The new rules, the product of months of legal wrangling, aren’t so much an outright ban as a tightening of already-tough visa policies affecting citizens from six Muslim-majority countries. Refugees are covered, too.
Administration officials predicted that implementation, beginning at 8 p.m. EDT (0000 GMT), would be orderly. Customs and Border Protection spokesman Dan Hetlage said his agency expected “business as usual at our ports of entry.” Yet amid vows from immigration and refugee advocates to challenge the new requirements, the administration sometimes struggled to explain how the new requirements would make the United States safer. Under the temporary rules, citizens from Syria, Sudan, Somalia, Libya, Iran and Yemen who already have visas will be allowed into the United States. But people from those countries who need new visas will now have to prove a close family relationship or an existing relationship with an entity like a school or business in the U.S.

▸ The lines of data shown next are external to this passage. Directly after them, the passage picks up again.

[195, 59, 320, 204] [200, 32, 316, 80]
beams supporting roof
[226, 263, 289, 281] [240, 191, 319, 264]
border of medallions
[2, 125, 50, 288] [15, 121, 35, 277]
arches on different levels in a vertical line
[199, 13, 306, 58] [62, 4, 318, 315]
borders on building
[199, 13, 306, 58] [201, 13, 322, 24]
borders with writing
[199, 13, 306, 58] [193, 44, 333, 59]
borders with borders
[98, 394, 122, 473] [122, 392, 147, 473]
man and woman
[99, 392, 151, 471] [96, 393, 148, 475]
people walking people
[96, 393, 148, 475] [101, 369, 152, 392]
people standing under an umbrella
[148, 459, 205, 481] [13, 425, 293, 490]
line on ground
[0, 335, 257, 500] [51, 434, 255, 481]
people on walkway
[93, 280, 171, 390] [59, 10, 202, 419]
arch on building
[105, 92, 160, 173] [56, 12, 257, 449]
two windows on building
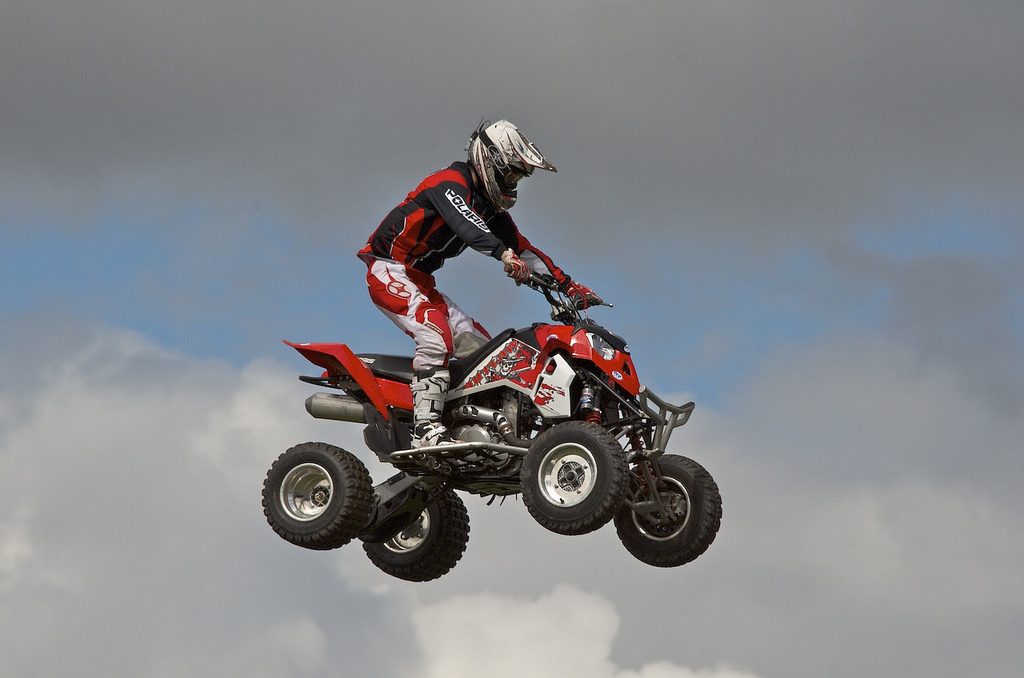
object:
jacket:
[358, 161, 572, 293]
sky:
[0, 201, 1021, 410]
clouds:
[0, 323, 1024, 678]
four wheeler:
[262, 420, 722, 582]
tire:
[520, 421, 630, 537]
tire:
[614, 454, 723, 568]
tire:
[262, 442, 375, 550]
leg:
[365, 258, 453, 422]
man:
[354, 117, 601, 448]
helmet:
[465, 117, 558, 213]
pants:
[365, 260, 493, 424]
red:
[358, 165, 468, 268]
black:
[429, 181, 522, 261]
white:
[370, 260, 449, 447]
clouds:
[0, 0, 1024, 237]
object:
[261, 265, 721, 582]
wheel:
[359, 474, 469, 582]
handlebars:
[504, 264, 613, 326]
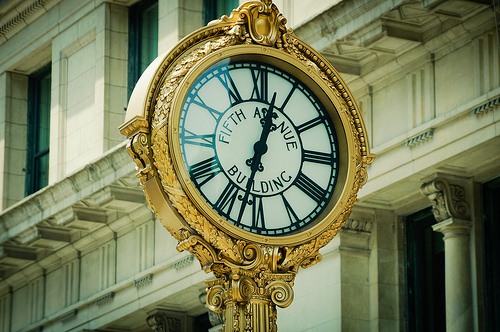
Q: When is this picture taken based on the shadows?
A: Daytime.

It’s unclear to what degree
the new rules will affect travel. Few people in most of the countries have the means for leisure travel, and those that do already face intensive screenings before being issued visas.
Still, human rights groups on Thursday girded for new legal battles. The American Civil Liberties Union, one of the groups challenging the ban, called the new criteria “extremely restrictive,” ‘‘arbitrary” in their exclusions and designed to ‘‘disparage and condemn Muslims.”

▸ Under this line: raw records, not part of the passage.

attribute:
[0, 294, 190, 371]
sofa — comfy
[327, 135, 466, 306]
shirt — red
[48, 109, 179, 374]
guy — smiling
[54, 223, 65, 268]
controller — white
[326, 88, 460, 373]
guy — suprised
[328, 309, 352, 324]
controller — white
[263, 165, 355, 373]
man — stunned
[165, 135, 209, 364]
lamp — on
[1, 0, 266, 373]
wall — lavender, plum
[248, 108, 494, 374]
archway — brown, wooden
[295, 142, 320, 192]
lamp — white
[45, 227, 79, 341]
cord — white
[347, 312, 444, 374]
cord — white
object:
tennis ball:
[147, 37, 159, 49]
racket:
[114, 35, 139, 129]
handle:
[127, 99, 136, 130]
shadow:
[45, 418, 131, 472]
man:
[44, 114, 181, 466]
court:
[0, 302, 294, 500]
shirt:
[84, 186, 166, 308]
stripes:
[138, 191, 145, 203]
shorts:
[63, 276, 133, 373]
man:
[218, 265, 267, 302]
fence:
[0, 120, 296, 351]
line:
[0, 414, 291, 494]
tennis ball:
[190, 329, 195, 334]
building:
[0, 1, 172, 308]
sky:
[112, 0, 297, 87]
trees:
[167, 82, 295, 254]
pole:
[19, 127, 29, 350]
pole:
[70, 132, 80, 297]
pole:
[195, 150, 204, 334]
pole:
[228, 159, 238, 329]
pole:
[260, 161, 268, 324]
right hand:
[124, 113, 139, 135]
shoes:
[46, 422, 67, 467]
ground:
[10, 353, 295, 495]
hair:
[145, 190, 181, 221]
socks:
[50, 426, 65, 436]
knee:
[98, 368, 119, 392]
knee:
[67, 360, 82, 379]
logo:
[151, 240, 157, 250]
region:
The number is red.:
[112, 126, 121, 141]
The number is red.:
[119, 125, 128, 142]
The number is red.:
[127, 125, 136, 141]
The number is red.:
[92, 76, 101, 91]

Much of the confusion in January, when Trump’s first ban took effect, resulted from travellers with previously approved visas being kept off flights or barred entry on arrival in the
United States. Immigration officials were instructed Thursday not to block anyone with valid travel documents and otherwise eligible to visit the United States.
Karen Tumlin, legal director of the National Immigration Law Center, said the rules “would slam the door shut on so many who have waited for months or years to be reunited with their families. Trump, who made a tough approach to immigration a cornerstone of his election campaign, issued a ban on travellers from the six countries, plus Iraq, shortly after taking office in January. That ban also blocked refugees from any country. Trump said these were temporary measures needed to prevent
terrorism until vetting procedures could be reviewed. Opponents noted that visa and refugee vetting were already strict and said there was no evidence that refugees or citizens of those six countries posed a threat. They saw the ban as part of Trump’s campaign promise to bar Muslims from entering the United States.
Lower courts blocked the initial order and, later, a revised Trump order intended to overcome legal hurdles. The Supreme Court on Monday partially reinstated the revised ban but exempted travellers who could prove a “bona fide relationship” with a U.S. person or entity. The court offered only broad guidelines.